Thursday January 19th 2006, 6:45 am
Filed under: Free Speech, Free Press, Courts
From Kevin of Lean Left:
On Tuesday, I heard Keith Olbermann talking about MLB suing some stats provider. MLBs claim was apparently that the stats and statistical profiles of major league players were the property of MLB and the players association. They were arguing not that a particular record of the stats was protected under the country’s IP laws, but that all stats everywhere were.
…MLB is arguing that they own the statistics to all baseball games, no matter who records them or in what format they are recorded. Your scorecards form the game, the USA Today box scores, and the ESPN scroll all belong to MBL under this line of reasoning. I sincerely hope that I am either misunderstanding their argument or that this will get laughed out of court.

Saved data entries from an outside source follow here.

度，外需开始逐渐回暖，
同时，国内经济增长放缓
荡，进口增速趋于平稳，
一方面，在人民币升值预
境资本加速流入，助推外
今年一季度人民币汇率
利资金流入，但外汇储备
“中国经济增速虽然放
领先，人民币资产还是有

The fact that it got this far, however, is another black mark against our intellectual property laws. In our intellectual property regime, it is possible to patent a gene…and MLB is arguing that it is possible to copyright not a particular recording of a historical event but the actual event itself. How did we get to the point where this kind of nonsense is actually advanced by a reputable law firm?
The AP has more:
A company that runs sports fantasy leagues is asking a federal court to decide whether major leaguers’ batting averages and home run counts are historical facts that can be used freely or property that can be sold.